Quality of emissions data also a major concern

The study found evidence of major concerns from sustainability leaders of local authorities about the quality and comparability of the emissions data they were gathering. Six out of every 10 (61 per cent) UK local authorities expressed major concern about the ‘lack of standardisation for weighting and measuring emissions performance, especially as regards Scope 3 reporting’.

Meanwhile, over half (54 per cent) of local authorities were very concerned about the ‘richness of the (emissions) data’ they were collecting admitting, ‘we don’t really know the story behind the numbers yet’. 62 per cent also admitted an over reliance on self-reported environmental performance data from suppliers.

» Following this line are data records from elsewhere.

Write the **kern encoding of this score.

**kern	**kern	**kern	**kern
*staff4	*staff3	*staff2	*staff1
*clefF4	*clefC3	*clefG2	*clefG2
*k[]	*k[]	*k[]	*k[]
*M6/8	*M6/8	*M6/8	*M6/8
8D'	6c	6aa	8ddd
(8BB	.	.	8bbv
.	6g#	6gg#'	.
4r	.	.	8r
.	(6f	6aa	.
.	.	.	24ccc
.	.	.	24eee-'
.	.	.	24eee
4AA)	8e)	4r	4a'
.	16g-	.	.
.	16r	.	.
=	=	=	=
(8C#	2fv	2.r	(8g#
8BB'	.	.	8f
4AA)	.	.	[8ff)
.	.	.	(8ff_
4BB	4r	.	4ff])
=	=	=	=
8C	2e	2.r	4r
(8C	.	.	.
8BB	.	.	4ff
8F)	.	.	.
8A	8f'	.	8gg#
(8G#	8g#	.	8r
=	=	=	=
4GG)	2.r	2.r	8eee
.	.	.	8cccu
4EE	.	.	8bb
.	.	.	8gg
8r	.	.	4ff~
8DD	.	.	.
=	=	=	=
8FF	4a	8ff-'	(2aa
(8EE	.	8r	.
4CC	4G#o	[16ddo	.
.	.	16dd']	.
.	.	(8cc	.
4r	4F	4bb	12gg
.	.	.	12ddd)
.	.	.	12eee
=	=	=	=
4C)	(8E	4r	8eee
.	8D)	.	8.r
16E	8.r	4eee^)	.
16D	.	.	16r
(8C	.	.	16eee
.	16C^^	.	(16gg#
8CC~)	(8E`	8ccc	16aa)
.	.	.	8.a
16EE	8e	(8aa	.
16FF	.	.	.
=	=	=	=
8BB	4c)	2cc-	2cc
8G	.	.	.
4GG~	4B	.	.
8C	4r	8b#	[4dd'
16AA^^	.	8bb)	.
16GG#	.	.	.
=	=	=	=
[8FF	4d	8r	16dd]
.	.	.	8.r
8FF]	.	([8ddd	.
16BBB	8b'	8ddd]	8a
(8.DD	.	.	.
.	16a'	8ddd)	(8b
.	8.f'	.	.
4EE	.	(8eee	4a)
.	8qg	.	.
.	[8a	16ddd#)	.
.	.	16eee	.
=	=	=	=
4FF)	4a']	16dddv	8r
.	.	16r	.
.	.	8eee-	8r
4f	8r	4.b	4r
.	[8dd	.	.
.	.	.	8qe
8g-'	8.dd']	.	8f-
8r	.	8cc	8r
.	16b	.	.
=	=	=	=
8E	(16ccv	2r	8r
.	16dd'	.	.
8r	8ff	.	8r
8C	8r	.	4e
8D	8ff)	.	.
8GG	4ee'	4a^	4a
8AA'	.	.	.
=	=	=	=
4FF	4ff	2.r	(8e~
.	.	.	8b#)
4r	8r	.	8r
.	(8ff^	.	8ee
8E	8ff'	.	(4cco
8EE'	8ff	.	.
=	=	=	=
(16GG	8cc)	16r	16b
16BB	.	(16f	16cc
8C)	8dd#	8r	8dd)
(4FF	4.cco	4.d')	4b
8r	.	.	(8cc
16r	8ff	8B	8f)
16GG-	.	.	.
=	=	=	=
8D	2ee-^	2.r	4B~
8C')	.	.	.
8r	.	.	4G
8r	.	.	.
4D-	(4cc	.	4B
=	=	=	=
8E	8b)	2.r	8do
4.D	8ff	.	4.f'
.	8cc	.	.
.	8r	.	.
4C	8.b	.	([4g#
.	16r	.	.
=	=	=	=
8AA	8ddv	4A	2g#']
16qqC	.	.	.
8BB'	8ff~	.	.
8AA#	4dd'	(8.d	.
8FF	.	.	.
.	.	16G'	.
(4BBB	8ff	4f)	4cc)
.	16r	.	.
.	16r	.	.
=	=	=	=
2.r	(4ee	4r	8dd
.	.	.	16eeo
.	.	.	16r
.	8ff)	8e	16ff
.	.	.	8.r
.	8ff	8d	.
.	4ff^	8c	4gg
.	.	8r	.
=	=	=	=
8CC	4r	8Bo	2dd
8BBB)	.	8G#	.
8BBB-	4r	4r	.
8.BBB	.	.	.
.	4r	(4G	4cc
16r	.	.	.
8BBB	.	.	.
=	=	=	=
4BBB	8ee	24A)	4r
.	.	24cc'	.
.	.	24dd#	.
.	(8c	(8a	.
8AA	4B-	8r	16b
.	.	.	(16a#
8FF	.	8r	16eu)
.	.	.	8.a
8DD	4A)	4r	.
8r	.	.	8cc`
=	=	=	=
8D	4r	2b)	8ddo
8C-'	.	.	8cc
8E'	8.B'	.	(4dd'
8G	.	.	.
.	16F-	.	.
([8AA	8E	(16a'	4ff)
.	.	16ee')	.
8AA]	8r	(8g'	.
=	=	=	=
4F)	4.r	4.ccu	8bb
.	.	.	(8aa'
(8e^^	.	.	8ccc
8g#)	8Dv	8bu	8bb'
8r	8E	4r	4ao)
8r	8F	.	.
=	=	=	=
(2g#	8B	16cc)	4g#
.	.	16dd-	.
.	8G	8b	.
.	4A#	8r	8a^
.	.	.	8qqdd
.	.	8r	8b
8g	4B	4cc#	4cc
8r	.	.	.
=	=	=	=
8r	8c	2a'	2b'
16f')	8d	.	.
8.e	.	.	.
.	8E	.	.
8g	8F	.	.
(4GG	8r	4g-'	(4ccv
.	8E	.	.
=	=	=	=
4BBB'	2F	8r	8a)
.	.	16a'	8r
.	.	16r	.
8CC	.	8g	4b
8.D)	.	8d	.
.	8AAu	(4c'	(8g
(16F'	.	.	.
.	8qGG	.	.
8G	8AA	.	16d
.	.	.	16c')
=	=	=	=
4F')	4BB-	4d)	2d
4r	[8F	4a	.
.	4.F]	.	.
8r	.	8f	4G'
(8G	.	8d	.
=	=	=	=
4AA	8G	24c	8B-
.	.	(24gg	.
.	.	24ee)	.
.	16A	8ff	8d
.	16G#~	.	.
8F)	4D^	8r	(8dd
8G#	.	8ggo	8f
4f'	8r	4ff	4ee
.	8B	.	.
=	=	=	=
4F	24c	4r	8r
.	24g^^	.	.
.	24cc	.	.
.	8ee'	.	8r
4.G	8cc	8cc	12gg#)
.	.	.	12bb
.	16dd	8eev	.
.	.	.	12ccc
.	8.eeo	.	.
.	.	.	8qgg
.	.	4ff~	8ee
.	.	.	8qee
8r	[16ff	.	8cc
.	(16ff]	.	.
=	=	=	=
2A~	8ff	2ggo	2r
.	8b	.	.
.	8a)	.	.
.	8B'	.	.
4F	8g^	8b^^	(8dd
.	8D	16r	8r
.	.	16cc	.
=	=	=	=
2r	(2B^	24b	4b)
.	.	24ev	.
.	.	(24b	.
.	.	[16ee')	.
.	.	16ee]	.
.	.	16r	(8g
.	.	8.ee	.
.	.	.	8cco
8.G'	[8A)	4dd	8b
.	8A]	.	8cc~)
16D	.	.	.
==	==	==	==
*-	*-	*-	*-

Julie Furnell, Managing Director of Mobilityways, said:

“Our research findings suggest that local authorities are behind other sectors we have been collecting data from over recent months as regards Scope 3 emissions reductions. They don’t seem to be able to devote sufficient resources to gathering and making sense of emissions data and then setting achievable category-level emission reduction targets.

“We think the key reason for this is that they’ve had to focus incredibly hard on reducing both the emissions and carbon-based energy usage of their buildings and facilities across their entire estates. This focus has been made all the more pressing in the last year and a half by the increased cost of fossil fuels. In addition, central government grant schemes such as the Public Sector Decarbonisation Scheme and Social Housing Decarbonisation Fund, as well as the £4 billion of ringfenced Net Zero-linked investment for local authorities by the UK Infrastructure Bank, have all served to encourage authorities to focus their energies and resources on improving the insulation in their buildings, as well as increasing the mix of green energy usage by adding more solar panelling and wind turbines serving their estates for example, as well as exploring investment in heat pumps and electrification. On the positive front, these efforts are now bearing fruit: in late June, the Progress on Reducing Emissions Report by the Climate Change Committee reported a 10 per cent reduction in emissions from UK public sector buildings in 2021/22, compared with 2017/18 levels.

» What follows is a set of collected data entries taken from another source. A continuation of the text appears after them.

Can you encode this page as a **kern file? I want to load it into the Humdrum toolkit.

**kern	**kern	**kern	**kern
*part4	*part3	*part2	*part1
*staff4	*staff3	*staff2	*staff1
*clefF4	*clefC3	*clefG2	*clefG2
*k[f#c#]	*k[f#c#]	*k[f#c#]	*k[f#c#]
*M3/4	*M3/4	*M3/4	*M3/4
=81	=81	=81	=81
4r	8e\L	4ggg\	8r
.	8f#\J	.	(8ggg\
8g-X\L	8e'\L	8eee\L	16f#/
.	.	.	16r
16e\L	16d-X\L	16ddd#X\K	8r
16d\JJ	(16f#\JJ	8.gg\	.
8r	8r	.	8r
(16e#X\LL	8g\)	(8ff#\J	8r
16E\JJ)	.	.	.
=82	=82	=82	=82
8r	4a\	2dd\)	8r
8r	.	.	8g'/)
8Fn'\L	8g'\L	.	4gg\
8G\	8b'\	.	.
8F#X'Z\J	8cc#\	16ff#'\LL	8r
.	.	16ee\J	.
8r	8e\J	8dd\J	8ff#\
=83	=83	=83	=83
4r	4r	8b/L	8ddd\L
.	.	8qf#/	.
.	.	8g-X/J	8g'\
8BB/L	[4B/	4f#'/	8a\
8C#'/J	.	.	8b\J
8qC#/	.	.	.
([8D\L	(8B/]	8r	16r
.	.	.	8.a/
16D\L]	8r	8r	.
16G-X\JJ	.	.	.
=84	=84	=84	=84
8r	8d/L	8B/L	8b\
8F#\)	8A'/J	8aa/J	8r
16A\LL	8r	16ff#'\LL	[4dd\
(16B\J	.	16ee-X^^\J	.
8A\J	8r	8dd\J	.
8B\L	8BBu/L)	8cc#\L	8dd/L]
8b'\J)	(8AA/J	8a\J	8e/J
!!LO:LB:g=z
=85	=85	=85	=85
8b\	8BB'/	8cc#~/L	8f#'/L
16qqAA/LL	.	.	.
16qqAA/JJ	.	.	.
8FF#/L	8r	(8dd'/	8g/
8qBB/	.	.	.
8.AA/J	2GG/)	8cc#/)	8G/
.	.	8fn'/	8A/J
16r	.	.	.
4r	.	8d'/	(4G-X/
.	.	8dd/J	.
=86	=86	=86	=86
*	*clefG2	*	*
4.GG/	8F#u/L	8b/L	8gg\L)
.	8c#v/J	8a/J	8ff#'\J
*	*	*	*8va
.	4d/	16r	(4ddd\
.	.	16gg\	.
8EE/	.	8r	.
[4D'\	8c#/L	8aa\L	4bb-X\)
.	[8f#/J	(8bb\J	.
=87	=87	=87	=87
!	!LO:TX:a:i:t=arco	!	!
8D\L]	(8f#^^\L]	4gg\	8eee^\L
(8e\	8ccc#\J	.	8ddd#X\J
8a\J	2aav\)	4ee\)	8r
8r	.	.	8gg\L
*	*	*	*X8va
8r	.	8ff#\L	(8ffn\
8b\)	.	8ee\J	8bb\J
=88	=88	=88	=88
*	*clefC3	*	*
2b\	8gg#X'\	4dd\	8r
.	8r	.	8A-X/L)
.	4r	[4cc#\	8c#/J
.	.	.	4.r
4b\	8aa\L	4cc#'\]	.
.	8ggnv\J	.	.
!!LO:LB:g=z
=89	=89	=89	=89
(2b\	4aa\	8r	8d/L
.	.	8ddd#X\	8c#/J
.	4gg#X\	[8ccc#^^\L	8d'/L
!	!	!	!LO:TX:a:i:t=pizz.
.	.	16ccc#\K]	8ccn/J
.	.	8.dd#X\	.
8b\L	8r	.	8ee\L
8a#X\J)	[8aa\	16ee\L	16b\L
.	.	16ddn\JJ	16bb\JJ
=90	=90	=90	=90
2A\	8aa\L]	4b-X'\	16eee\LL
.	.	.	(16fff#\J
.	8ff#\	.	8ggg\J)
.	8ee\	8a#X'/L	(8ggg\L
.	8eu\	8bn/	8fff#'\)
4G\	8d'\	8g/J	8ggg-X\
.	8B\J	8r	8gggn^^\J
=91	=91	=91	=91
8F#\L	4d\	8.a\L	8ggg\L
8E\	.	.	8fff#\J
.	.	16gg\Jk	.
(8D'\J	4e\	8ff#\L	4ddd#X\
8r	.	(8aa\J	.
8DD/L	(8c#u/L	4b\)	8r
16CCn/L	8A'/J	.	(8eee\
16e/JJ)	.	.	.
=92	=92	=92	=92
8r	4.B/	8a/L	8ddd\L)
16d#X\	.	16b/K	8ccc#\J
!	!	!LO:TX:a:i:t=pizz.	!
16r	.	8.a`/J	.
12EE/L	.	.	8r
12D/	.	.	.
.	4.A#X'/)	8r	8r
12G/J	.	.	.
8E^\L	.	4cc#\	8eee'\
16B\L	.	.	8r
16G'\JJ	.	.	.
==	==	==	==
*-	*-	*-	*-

“However, this hard focus on chasing central government grants to improve the energy efficiency of their buildings has come at the expense of tapping other, more cost-effective, emission reduction opportunities. Encouraging staff behaviour change to reduce emissions is surely the next big opportunity to ensure local authorities stay on track to hit their 2030 or 2035 Net Zero targets.

“From studying Mobilityways’ extensive consumer mobility data over several years, we have found that the average employee generates 601kg of CO2 per year. In London, that figure falls to around 240kg due to the capital’s comprehensive public transport system. However, in rural areas where average commute distances rise dramatically it can be as high as 800kg. Mobilityways’ analysis revealed a sustainable travel option is available to just over 95 per cent of employees it surveyed and 40 per cent of respondents were open to exploring those options immediately.”

“Supporting workers to break old travel behaviours which harm the environment and slow up authorities’ Net Zero progress must now become a greater focus for sustainability heads,” said Mobilityways’ Mark Hand at a recent PSE-hosted Net Zero debate webinar series.

Julie Furnell, of Mobilityways, again:

“The good news is, by using data to identify the sustainable travel options that are already available, it’s possible for most companies to cut their emissions by half or more without doing anything particularly radical.  Some of the companies we work with have taken more radical steps such as identifying where the majority of their employees live and relocating offices nearer to them or implementing flexible working and halving the number of parking spaces they need.”

Furnell continued:

"But for most, using a tool like ACEL (Average Commuter Emissions Level) to measure and benchmark their emissions, then clearly mapping out the transport alternatives for their employees, is proving enough to start making substantial cuts to their commuting emissions.”

Julie Furnell

Mobilityways will publish its full report, based on its recent multi-sector market research, this autumn.